*Dataset excerpts:*

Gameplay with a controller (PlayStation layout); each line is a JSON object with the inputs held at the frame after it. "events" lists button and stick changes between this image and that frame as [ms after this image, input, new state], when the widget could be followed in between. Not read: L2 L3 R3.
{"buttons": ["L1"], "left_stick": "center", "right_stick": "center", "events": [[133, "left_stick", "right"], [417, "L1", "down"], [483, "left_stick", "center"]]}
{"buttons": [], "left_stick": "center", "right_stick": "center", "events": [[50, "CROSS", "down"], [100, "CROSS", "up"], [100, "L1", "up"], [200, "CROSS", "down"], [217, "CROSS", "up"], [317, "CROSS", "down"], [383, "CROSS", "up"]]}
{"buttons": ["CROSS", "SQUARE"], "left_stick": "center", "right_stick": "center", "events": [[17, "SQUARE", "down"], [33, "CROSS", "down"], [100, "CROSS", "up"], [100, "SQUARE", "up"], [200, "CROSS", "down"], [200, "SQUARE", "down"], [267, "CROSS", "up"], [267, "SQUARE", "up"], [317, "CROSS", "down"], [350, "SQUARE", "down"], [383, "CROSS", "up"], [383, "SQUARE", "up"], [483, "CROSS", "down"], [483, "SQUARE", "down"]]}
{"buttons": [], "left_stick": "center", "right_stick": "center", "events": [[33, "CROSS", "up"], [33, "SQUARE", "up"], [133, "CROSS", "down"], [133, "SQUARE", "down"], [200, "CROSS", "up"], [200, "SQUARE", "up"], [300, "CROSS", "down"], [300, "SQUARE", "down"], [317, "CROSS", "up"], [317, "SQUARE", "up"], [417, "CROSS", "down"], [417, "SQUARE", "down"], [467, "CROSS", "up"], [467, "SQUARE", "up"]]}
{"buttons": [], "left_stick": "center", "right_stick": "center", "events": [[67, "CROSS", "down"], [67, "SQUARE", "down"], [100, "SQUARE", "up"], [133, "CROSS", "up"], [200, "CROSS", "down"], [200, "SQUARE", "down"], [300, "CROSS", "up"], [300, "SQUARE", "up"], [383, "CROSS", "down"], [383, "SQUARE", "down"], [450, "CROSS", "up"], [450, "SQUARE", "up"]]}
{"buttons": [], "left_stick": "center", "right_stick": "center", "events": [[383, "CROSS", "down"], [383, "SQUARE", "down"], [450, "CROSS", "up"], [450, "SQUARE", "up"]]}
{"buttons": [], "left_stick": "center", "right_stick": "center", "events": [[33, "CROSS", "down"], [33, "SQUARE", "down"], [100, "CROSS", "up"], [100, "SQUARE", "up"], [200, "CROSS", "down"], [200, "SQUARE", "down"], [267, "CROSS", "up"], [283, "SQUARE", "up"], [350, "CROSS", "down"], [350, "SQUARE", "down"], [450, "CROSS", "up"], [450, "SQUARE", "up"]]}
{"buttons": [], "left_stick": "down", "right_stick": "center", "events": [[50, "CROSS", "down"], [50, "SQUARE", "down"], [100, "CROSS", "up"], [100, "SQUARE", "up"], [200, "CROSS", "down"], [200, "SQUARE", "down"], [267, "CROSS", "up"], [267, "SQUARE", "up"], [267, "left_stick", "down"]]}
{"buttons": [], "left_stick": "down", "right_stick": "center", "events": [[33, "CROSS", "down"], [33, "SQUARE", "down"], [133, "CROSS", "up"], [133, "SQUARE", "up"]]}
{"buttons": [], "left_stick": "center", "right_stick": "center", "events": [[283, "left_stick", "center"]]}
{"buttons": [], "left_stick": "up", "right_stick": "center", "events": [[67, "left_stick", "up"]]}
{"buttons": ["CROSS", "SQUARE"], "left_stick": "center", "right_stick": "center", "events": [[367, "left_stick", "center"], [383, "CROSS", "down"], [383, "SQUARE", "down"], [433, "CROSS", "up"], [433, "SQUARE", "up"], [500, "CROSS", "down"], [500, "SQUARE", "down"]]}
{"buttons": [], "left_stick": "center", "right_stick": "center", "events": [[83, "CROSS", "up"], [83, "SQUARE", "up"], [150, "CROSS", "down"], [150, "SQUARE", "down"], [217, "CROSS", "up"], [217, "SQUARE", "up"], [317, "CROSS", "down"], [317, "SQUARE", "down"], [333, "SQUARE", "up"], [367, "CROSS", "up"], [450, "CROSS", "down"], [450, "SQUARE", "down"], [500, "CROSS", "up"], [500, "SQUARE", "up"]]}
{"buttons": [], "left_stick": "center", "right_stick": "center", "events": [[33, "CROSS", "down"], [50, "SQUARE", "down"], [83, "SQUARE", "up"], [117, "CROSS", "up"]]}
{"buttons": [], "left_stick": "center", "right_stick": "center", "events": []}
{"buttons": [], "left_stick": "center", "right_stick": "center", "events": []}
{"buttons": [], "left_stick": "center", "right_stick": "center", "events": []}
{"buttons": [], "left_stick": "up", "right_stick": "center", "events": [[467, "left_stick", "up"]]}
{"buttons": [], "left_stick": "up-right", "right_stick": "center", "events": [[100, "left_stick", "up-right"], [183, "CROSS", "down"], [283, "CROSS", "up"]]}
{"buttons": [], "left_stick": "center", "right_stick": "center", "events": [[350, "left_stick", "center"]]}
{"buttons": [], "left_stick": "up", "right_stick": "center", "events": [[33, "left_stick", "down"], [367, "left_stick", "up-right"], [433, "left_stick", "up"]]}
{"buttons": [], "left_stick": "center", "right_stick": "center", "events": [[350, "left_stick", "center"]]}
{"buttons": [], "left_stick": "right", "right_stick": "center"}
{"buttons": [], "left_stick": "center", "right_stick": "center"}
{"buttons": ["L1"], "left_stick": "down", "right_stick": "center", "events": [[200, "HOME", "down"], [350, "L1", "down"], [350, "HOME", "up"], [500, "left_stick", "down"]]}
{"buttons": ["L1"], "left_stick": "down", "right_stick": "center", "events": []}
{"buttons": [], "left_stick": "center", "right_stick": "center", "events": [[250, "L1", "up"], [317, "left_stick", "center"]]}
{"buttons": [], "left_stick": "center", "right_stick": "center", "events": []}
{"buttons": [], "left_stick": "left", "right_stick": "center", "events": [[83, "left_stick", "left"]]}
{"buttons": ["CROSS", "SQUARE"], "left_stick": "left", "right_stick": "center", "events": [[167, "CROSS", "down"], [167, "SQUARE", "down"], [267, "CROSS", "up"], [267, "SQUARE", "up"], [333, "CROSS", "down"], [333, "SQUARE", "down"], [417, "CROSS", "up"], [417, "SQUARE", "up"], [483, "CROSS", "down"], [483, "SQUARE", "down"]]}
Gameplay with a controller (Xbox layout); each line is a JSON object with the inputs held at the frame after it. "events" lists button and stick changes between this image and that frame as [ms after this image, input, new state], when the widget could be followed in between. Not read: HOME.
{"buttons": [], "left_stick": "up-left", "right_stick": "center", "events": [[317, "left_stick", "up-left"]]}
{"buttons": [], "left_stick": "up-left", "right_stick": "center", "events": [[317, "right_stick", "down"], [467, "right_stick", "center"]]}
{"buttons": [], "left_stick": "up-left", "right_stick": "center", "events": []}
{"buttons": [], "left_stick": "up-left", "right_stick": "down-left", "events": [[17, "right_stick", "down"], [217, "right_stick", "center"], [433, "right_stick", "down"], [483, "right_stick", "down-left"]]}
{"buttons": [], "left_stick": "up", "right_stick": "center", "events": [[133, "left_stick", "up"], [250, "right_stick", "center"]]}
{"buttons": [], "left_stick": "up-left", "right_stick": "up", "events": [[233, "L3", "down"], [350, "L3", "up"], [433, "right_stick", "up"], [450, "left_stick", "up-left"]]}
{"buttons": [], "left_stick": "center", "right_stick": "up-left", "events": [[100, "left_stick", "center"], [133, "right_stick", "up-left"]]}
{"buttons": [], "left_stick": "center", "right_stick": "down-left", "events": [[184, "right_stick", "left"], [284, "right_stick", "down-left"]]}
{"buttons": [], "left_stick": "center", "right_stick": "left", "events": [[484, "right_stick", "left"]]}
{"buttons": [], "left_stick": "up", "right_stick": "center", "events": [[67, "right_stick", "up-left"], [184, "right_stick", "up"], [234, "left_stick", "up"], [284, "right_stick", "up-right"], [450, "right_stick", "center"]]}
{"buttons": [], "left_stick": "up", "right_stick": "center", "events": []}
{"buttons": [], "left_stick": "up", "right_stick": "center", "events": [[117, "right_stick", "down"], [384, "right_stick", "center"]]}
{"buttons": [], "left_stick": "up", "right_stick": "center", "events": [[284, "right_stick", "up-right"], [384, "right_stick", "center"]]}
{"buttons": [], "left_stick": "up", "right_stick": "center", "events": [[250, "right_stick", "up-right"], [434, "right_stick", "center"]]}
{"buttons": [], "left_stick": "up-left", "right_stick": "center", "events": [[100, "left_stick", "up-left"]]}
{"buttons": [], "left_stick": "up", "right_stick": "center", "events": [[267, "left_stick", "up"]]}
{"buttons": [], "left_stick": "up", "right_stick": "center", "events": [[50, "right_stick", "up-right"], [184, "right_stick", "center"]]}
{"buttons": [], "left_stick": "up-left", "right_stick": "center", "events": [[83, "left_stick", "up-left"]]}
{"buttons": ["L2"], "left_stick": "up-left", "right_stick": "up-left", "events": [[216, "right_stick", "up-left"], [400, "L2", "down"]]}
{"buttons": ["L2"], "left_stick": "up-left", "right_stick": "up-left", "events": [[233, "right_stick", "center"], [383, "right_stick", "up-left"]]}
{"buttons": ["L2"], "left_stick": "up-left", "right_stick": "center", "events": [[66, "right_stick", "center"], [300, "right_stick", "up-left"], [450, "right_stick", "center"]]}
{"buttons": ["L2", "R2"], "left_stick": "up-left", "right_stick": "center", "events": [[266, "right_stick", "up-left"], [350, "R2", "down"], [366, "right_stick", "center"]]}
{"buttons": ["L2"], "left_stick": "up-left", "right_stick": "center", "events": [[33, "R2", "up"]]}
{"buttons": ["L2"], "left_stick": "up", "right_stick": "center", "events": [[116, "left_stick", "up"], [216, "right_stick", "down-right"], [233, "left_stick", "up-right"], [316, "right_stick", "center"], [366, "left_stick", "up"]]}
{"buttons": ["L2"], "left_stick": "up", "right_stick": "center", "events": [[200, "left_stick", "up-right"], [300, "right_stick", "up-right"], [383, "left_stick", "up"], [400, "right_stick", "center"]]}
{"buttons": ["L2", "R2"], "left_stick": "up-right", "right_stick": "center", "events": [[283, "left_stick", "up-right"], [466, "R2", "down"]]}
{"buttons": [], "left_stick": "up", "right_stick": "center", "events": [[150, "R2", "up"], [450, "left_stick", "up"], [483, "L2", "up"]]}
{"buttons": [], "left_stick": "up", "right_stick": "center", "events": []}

*What to work on:* Would you return all lines from the preceding listing that contain the word "object"?

*Answer area:*
Gameplay with a controller (PlayStation layout); each line is a JSON object with the inputs held at the frame after it. "events" lists button and stick changes between this image and that frame as [ms after this image, input, new state], when the widget could be followed in between. Not read: L2 L3 R3.
Gameplay with a controller (Xbox layout); each line is a JSON object with the inputs held at the frame after it. "events" lists button and stick changes between this image and that frame as [ms after this image, input, new state], when the widget could be followed in between. Not read: HOME.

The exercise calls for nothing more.